I was a straight-A student in elementary school, but as soon as I hit puberty, everything went downhill. I was in one of those huge public middle schools, taking seven different classes a day. I couldn’t keep up. I couldn’t even remember my locker combination.

#5

I had to send my sister, who was in a lock-up, letters every day. They got progressively stranger. She referred to my dad as her precious daddy, and me as her favorite sis.

#6

When I was 14, my sister went to Utah for therapy, but my parents said that the peace had to go back into our family. But that’s not what happened at all. My dad’s stress was worse than ever. He screamed and screamed, even though there was no one yelling back anymore.

#7

I was already in high school by then, and my father had decided that Shabd, who got straight A’s, was a bad influence. I was destroyed. My friends were my whole world. I couldn’t even hang out with them on the weekends.

#8

I was so excited about the letter I had written to the editor of Vogue magazine that I didn’t care that I was only 14 years old.
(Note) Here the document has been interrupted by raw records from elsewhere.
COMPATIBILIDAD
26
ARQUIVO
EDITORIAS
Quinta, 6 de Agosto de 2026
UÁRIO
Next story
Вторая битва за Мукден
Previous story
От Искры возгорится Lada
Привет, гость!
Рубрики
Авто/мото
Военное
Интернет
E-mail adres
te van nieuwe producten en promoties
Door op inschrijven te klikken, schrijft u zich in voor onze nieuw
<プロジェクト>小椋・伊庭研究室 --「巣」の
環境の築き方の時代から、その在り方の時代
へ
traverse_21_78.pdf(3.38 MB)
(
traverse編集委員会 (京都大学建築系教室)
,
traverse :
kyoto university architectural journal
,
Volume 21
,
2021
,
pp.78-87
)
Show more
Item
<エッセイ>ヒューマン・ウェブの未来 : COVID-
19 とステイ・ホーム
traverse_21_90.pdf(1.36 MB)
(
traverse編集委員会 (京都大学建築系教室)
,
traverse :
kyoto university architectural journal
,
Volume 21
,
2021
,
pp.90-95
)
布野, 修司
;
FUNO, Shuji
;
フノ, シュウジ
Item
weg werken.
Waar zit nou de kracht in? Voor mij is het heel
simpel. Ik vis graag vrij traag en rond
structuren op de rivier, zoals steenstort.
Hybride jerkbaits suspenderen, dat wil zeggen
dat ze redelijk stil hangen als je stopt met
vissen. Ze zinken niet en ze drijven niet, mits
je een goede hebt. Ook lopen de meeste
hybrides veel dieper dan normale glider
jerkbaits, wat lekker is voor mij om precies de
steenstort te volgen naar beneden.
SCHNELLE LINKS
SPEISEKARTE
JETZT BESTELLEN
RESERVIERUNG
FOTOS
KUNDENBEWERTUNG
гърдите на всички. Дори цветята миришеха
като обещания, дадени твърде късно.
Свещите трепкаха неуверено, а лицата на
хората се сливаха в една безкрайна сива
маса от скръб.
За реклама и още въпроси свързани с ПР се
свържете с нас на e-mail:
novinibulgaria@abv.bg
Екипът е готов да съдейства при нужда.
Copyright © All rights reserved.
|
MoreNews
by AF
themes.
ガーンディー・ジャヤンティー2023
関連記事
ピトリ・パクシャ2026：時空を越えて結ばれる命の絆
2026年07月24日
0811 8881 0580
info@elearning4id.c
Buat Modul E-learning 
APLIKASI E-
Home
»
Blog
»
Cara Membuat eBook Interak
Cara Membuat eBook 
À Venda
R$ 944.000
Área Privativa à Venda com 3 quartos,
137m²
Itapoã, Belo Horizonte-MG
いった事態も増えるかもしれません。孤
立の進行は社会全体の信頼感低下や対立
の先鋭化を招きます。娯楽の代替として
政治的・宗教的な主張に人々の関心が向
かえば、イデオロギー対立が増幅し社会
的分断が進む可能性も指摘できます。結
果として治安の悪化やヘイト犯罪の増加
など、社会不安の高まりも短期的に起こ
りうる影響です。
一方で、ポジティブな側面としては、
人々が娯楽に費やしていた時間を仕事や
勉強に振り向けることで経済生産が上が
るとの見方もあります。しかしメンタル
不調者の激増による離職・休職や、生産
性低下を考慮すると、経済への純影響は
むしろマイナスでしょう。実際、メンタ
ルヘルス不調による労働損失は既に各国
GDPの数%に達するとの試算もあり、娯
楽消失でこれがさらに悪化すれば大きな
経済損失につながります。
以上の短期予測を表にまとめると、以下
It appeared in the April issue, and praised me for being charming and witty.

#9

I was always making my own magazines. In 1997, the web was about to kill off the entire zine community, but I didn’t know that yet. I had been blowing through my allowance mailing stamps and one-dollar bills to people who listed their zines in the Factsheet Five. But when I went to Mimi’s for a belated fifteenth birthday celebration weekend, I came home with two hundred dollars in my pocket.